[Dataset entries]
-=-=-

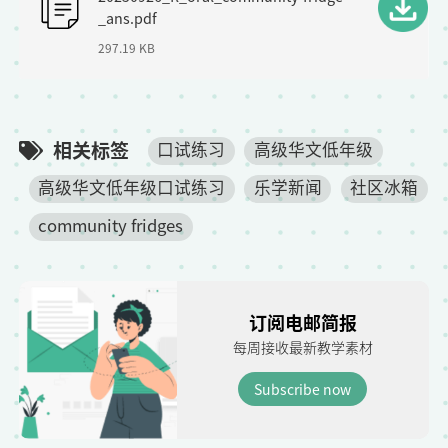
i
_ans.pdf
l
297.19 KB
e
相关标签
口试练习
高级华文低年级
高级华文低年级口试练习
乐学新闻
社区冰箱
community fridges
订阅电邮简报
每周接收最新教学素材
Subscribe now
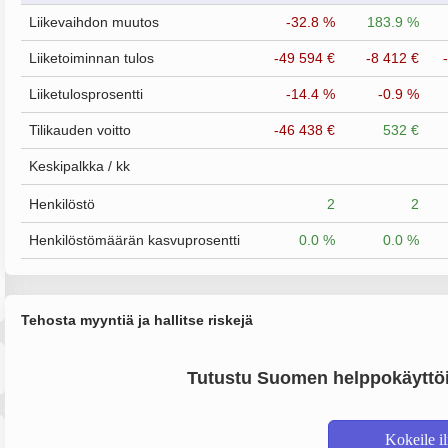
Liikevaihdon muutos
-32.8 %
183.9 %
Liiketoiminnan tulos
-49 594 €
-8 412 €
Liiketulosprosentti
-14.4 %
-0.9 %
Tilikauden voitto
-46 438 €
532 €
Keskipalkka / kk
Henkilöstö
2
2
Henkilöstömäärän kasvuprosentti
0.0 %
0.0 %
Tehosta myyntiä ja hallitse riskejä
Tutustu Suomen helppokäyttöi
Kokeile i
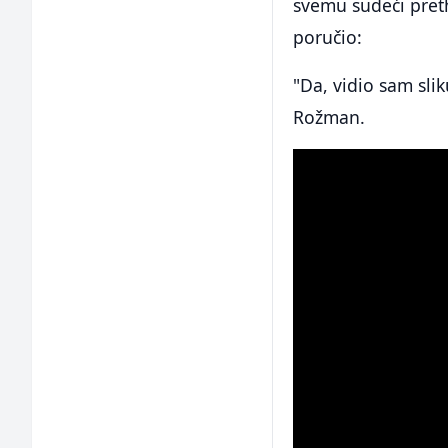
svemu sudeći preth
poručio:
"Da, vidio sam slik
Rožman.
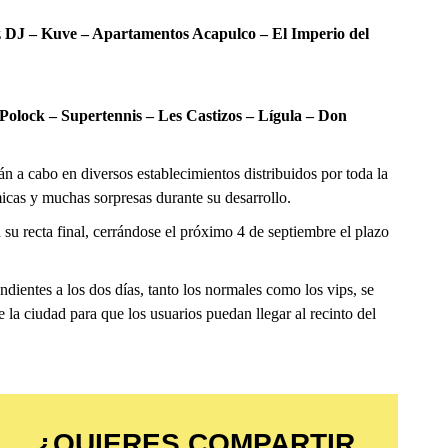
az DJ – Kuve – Apartamentos Acapulco – El Imperio del
olock – Supertennis – Les Castizos – Lígula – Don
n a cabo en diversos establecimientos distribuidos por toda la
micas y muchas sorpresas durante su desarrollo.
 su recta final, cerrándose el próximo 4 de septiembre el plazo
dientes a los dos días, tanto los normales como los vips, se
 la ciudad para que los usuarios puedan llegar al recinto del
¿QUIERES COMPARTIR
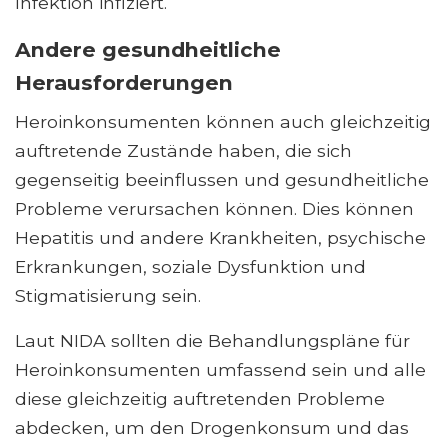
Infektion infiziert.
Andere gesundheitliche
Herausforderungen
Heroinkonsumenten können auch gleichzeitig
auftretende Zustände haben, die sich
gegenseitig beeinflussen und gesundheitliche
Probleme verursachen können. Dies können
Hepatitis und andere Krankheiten, psychische
Erkrankungen, soziale Dysfunktion und
Stigmatisierung sein.
Laut NIDA sollten die Behandlungspläne für
Heroinkonsumenten umfassend sein und alle
diese gleichzeitig auftretenden Probleme
abdecken, um den Drogenkonsum und das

-=-=-

TASK DESCRIPTION - Copy the records above from the first line through the line containing "az DJ – Kuve", both included, and leave out any pictures.

EXPECTED OUTPUT -
i
_ans.pdf
l
297.19 KB
e
相关标签
口试练习
高级华文低年级
高级华文低年级口试练习
乐学新闻
社区冰箱
community fridges
订阅电邮简报
每周接收最新教学素材
Subscribe now
Liikevaihdon muutos
-32.8 %
183.9 %
Liiketoiminnan tulos
-49 594 €
-8 412 €
Liiketulosprosentti
-14.4 %
-0.9 %
Tilikauden voitto
-46 438 €
532 €
Keskipalkka / kk
Henkilöstö
2
2
Henkilöstömäärän kasvuprosentti
0.0 %
0.0 %
Tehosta myyntiä ja hallitse riskejä
Tutustu Suomen helppokäyttöi
Kokeile i
svemu sudeći preth
poručio:
"Da, vidio sam slik
Rožman.
az DJ – Kuve – Apartamentos Acapulco – El Imperio del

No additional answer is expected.